Transoral approach to PPS has also been described in literature. This is an approach which is suited for well encapsulated prestyloid space tumors which are not attached to deep lobe of parotid, are away from the facial nerve and the ICA. Advantages of this approach include better cosmesis as there are no external scars. Surgery time is also less as one is directly onto the tumor once the incision is given on the anterior pillar and soft palate and even hospitalisation time is reduced. Limitations of this approach are that it provides limited exposure, capsular rupture of tumor with tumor spillage can occur. Severe haemorrhage can occur due to damage to vessels including ICA with limited space to take control of the bleeding vessel. Glossopharyngeal nerve and even facial nerve can get injured [15, 16].
There are situations where a single approach is not sufficient due to tumor size and site. In such cases combined approaches may be used such as combined transoral and transcervical [17], combined transparotid and transcervical as presented in this case series.

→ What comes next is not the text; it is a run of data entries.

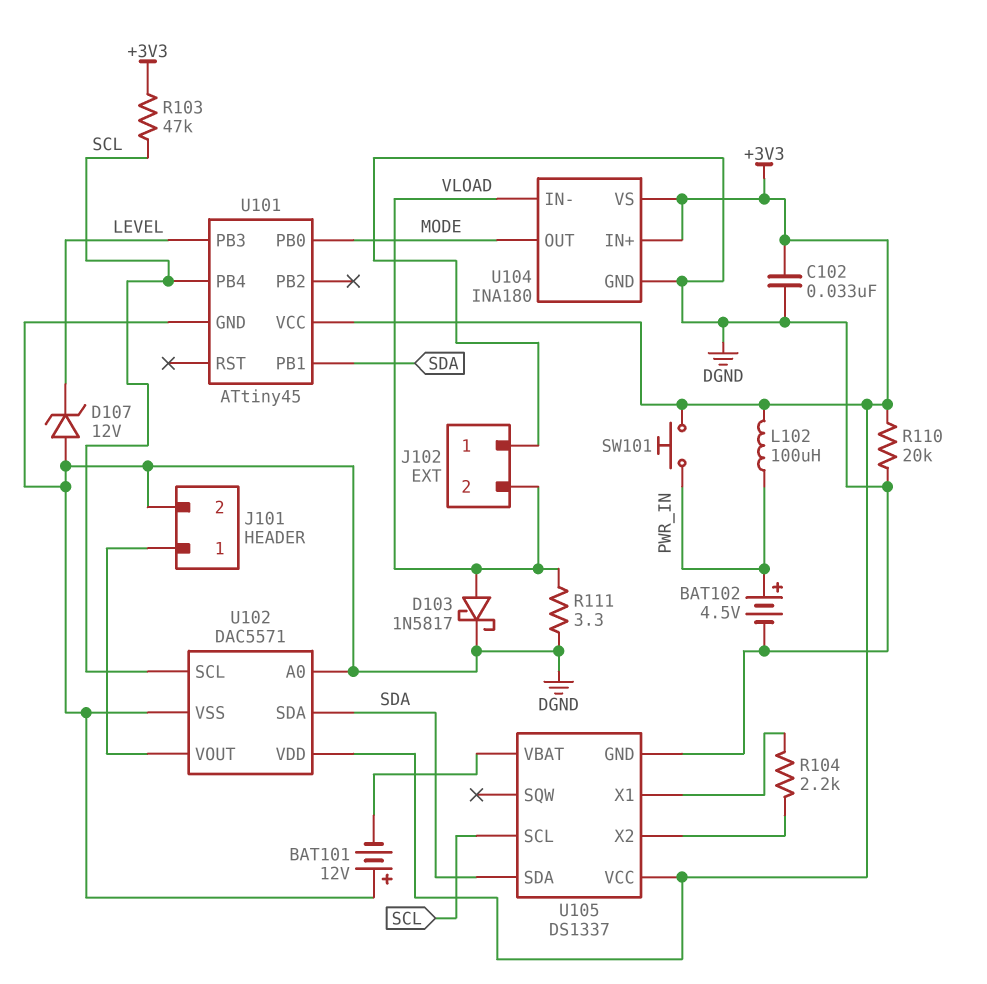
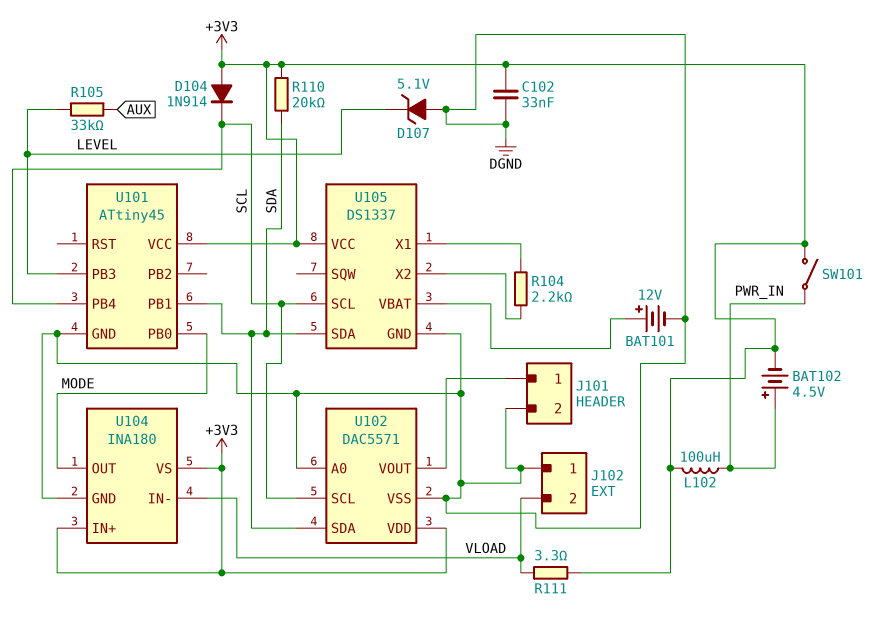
BAT101: 12V (plus DGND, minus U105/VBAT) -> 12V (plus U105/VBAT, minus DGND)
BAT102: 4.5V (plus PWR_IN, minus DGND) -> 4.5V (plus PWR_IN, minus +3V3)
D103: schottky 1N5817 (A VLOAD, K DGND) -> none
D104: none -> diode 1N914 (A +3V3, K SCL)
D107: zener 12V (A DGND, K LEVEL) -> zener 5.1V (A DGND, K LEVEL)
R103: 47k (+3V3, SCL) -> none
R105: none -> 33k (AUX, LEVEL)
R110: 20k (+3V3, DGND) -> 20k (+3V3, SDA)
R111: 3.3 (DGND, VLOAD) -> 3.3 (+3V3, VLOAD)
SW101: button (+3V3, PWR_IN) -> switch (+3V3, PWR_IN)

For ITF lesions involving skull-base, other neurotological approaches have been described [18] however they are beyond the scope of this article.
Conclusion
The concept of removal of benign lesions in any region is different from that of malignant lesions in the sense that aggressive surgery with adequate resection margins is not required. Patient expects to have minimal morbidity and hence the surgery needs to be tailored accordingly. It is challenging for a surgeon to have a balance between optimal removal of the benign tumors of this space without doing a debilitating surgery. A considered decision regarding the approach helps the surgeon in addressing the various tumors in different parts of these spaces optimally.
Compliance with Ethical Standards
Conflict of interest
The authors declare that they have no conflict of interest.
Informed Consent
Informed consent was obtained from the individuals participating in the study.